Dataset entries
>>>

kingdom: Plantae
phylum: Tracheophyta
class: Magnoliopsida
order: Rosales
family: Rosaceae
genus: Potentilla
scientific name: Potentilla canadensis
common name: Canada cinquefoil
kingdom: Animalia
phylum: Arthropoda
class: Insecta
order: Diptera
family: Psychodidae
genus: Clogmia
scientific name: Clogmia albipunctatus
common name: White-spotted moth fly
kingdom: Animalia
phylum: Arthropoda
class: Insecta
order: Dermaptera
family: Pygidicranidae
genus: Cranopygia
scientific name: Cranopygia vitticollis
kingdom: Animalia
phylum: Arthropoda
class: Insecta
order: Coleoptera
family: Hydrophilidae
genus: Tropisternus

<<<

Can you format every line of the records above as a JSON list of strings, with one string per line and any blank lines left out?

[
  "kingdom: Plantae",
  "phylum: Tracheophyta",
  "class: Magnoliopsida",
  "order: Rosales",
  "family: Rosaceae",
  "genus: Potentilla",
  "scientific name: Potentilla canadensis",
  "common name: Canada cinquefoil",
  "kingdom: Animalia",
  "phylum: Arthropoda",
  "class: Insecta",
  "order: Diptera",
  "family: Psychodidae",
  "genus: Clogmia",
  "scientific name: Clogmia albipunctatus",
  "common name: White-spotted moth fly",
  "kingdom: Animalia",
  "phylum: Arthropoda",
  "class: Insecta",
  "order: Dermaptera",
  "family: Pygidicranidae",
  "genus: Cranopygia",
  "scientific name: Cranopygia vitticollis",
  "kingdom: Animalia",
  "phylum: Arthropoda",
  "class: Insecta",
  "order: Coleoptera",
  "family: Hydrophilidae",
  "genus: Tropisternus"
]